» Available data:
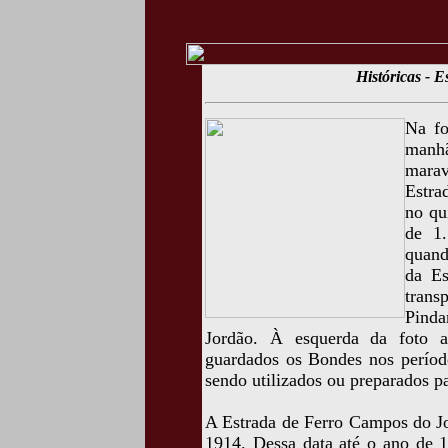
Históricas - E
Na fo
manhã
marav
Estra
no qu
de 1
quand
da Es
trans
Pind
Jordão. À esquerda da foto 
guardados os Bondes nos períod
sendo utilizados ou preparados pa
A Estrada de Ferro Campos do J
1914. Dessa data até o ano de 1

--

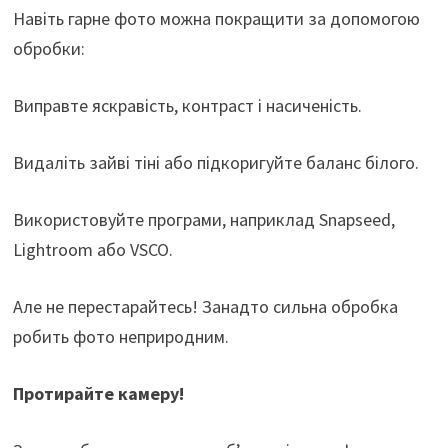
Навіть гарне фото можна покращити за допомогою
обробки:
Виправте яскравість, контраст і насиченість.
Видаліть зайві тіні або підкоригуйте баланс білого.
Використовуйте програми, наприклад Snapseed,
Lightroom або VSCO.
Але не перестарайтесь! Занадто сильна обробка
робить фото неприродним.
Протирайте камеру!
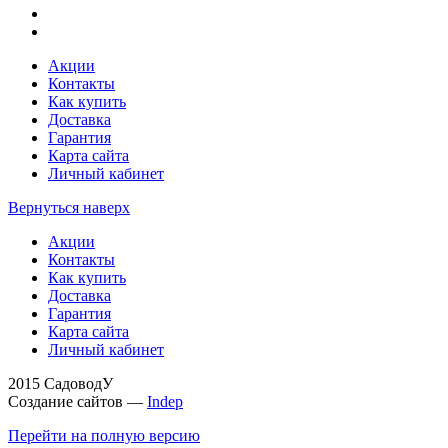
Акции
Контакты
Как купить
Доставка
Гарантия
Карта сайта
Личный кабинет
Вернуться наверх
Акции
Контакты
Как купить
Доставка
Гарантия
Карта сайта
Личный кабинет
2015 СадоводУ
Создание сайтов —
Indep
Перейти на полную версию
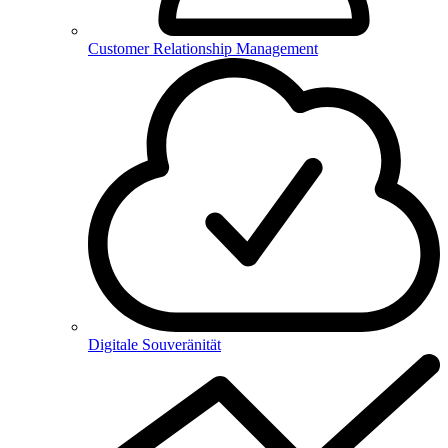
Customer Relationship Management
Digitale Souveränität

» Instructions to follow:
Start at the line above containing "Але не перестарайтесь! Занадто сильна обробка" and stop at the line containing "Digitale Souveränität": print those lines and everything between them exactly, but not the pictures.

» Finished exercise:
Але не перестарайтесь! Занадто сильна обробка
робить фото неприродним.
Протирайте камеру!
Акции
Контакты
Как купить
Доставка
Гарантия
Карта сайта
Личный кабинет
Вернуться наверх
Акции
Контакты
Как купить
Доставка
Гарантия
Карта сайта
Личный кабинет
2015 СадоводУ
Создание сайтов —
Indep
Перейти на полную версию
Customer Relationship Management
Digitale Souveränität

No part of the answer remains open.